The Post-Gazette has recently reported on violence prevention initiatives in Woodland Hills and Sto-Rox school districts, and we can only encourage these efforts. The gun buyback program at a Rankin church, for instance, is a great way to get unnecessary guns off the streets. Perhaps a local government or foundation could pitch in so the church could offer more than $25 to $50 (plus doughnuts) per firearm.
Besides guns, there’s another kind of handheld device that Sto-Rox anti-violence campaigner Bridget Clement credits with facilitating violence: smartphones. Social media and instant communication generally make it easier for groups to organize, threats to spread and the typical small hurts of teenage life to metastasize into hatred and malice.

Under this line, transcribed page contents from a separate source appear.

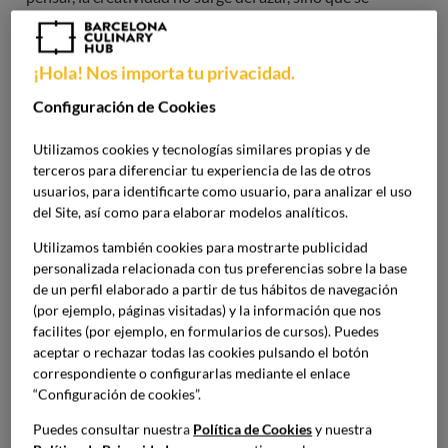
entrena e implica investigar y contrastar los resultados
con el resto del equipo y el público.
¡Hola! Nos importa tu privacidad.
En el sector de la gastronomía, la creatividad
se
Configuración de Cookies
materializa en decisiones concretas
. Por ejemplo, la
selección de las materias primas, aplicar técnicas
Utilizamos cookies y tecnologías similares propias y de
culinarias que sean innovadoras, realizar un diseño
terceros para diferenciar tu experiencia de las de otros
usuarios, para identificarte como usuario, para analizar el uso
conceptual del menú y crear una narrativa que una al
del Site, así como para elaborar modelos analíticos.
negocio con los platos que ofrece.
Utilizamos también cookies para mostrarte publicidad
No obstante, también implica asumir ciertos riesgos en el
personalizada relacionada con tus preferencias sobre la base
de un perfil elaborado a partir de tus hábitos de navegación
proceso, pero estos deben estar calculados. El objetivo es
(por ejemplo, páginas visitadas) y la información que nos
probar, fallar y corregir para volver a probar de nuevo
.
facilites (por ejemplo, en formularios de cursos). Puedes
Por tanto, la
creatividad en cocina
no es únicamente una
aceptar o rechazar todas las cookies pulsando el botón
expresión artística, sino que es una metodología aplicada.
correspondiente o configurarlas mediante el enlace
“Configuración de cookies”.
Por otra parte, hoy en día se espera que también sea
Puedes consultar nuestra
Política de Cookies
y nuestra
sostenible, que integre una identidad cultural y que sea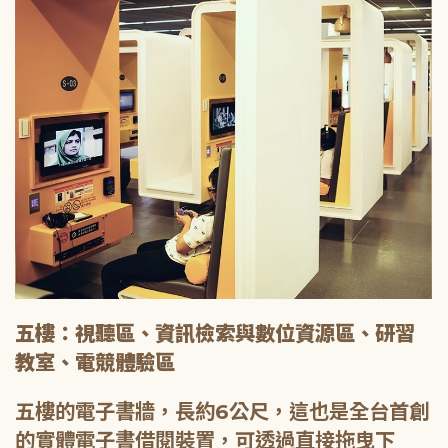
五樓：視聽區、資訊檢索與數位資源區、研習
教室、電競體驗區
五樓的電子書牆，長約6公尺，這也是全台首創
的實體電子書借閱裝置，可透過直接拖曳下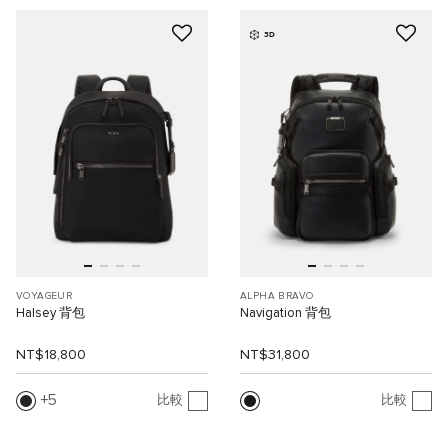
3D
VOYAGEUR
ALPHA BRAVO
Halsey 背包
Navigation 背包
NT$18,800
NT$31,800
5
比較
比較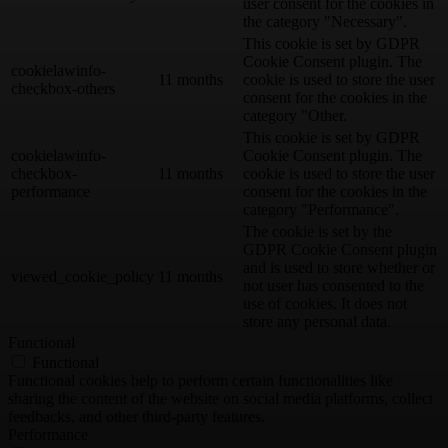
user consent for the cookies in
the category "Necessary".
This cookie is set by GDPR
Cookie Consent plugin. The
cookielawinfo-
11 months
cookie is used to store the user
checkbox-others
consent for the cookies in the
category "Other.
This cookie is set by GDPR
cookielawinfo-
Cookie Consent plugin. The
checkbox-
11 months
cookie is used to store the user
performance
consent for the cookies in the
category "Performance".
The cookie is set by the
GDPR Cookie Consent plugin
and is used to store whether or
viewed_cookie_policy
11 months
not user has consented to the
use of cookies. It does not
store any personal data.
Functional
Functional
Functional cookies help to perform certain functionalities like
sharing the content of the website on social media platforms, collect
feedbacks, and other third-party features.
Performance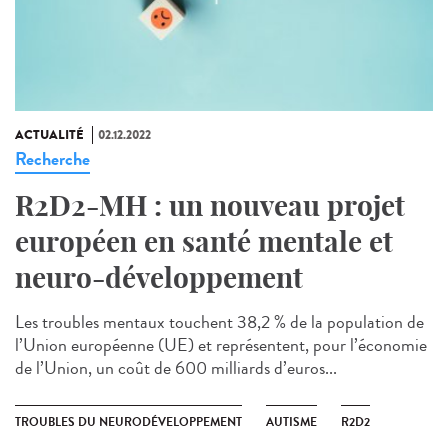
ACTUALITÉ
02.12.2022
Recherche
R2D2-MH : un nouveau projet
européen en santé mentale et
neuro-développement
Les troubles mentaux touchent 38,2 % de la population de
l’Union européenne (UE) et représentent, pour l’économie
de l’Union, un coût de 600 milliards d’euros...
TROUBLES DU NEURODÉVELOPPEMENT
AUTISME
R2D2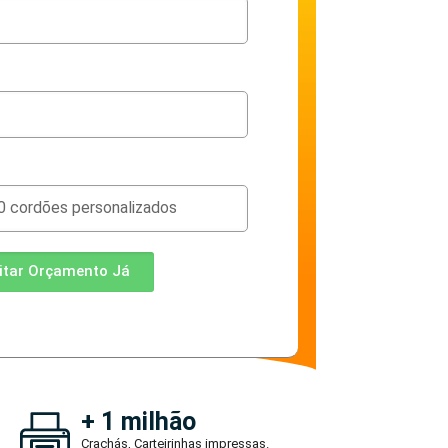
citar Orçamento Já
+ 1 milhão
Crachás, Carteirinhas impressas.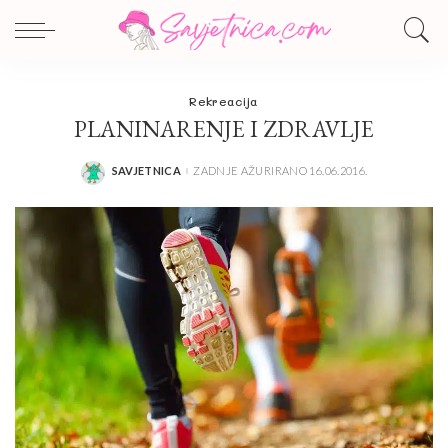
Rekreacija
PLANINARENJE I ZDRAVLJE
SAVJETNICA
ZADNJE AŽURIRANO 16.06.2016.
POSTED
BY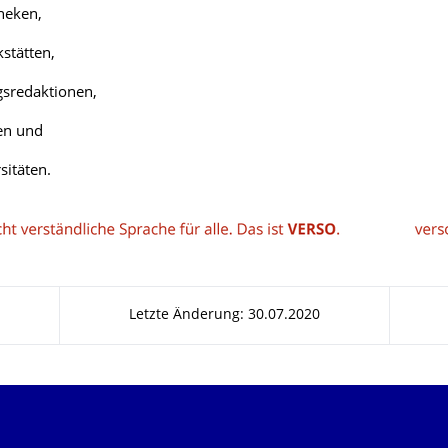
theken,
stätten,
gsredaktionen,
en und
sitäten.
Letzte Änderung: 30.07.2020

The ready availability of guns and smartphones exacerbates deeper issues that are much harder to root out. It’s much easier for the hands to get up to no good with a gun or an iPhone when they aren’t occupied in some other fulfilling and constructive task. Making sure that young people have such opportunities, whether through school or a workplace or some other kind of service or enrichment, is a matter of justice.
This might be construed as paternalism and, well, it is. But it’s no different from the kind of “paternalism” that provides teenagers and young adults from wealthier communities with internships, clarinet lessons, quality books, college admissions counseling, and so on. It’s paternalism in the sense that authorities and institutions have an obligation to provide young people with opportunities to work, to be useful, to contribute to their communities and to their own futures.
And here’s the thing: These kids and young adults want to be useful. They want, on some level, to be able to channel the energies of youth into something worthwhile, something good. It doesn’t have to be fancy; many young men, for instance, would benefit from and would genuinely enjoy learning how to do hard physical labor — laying concrete, framing a building, constructing a retaining wall. Besides the usefulness of the work itself, it’s certainly a more wholesome way to compete for status among the guys than gangland brawling.
We encourage these communities, then, with the support of governments, foundations and perhaps labor unions and private corporations, to try to rebuild a culture of work, of service, of usefulness. The devil, after all, can’t wreak havoc on his own; he needs human hands to do his work. So let’s deprive him of them.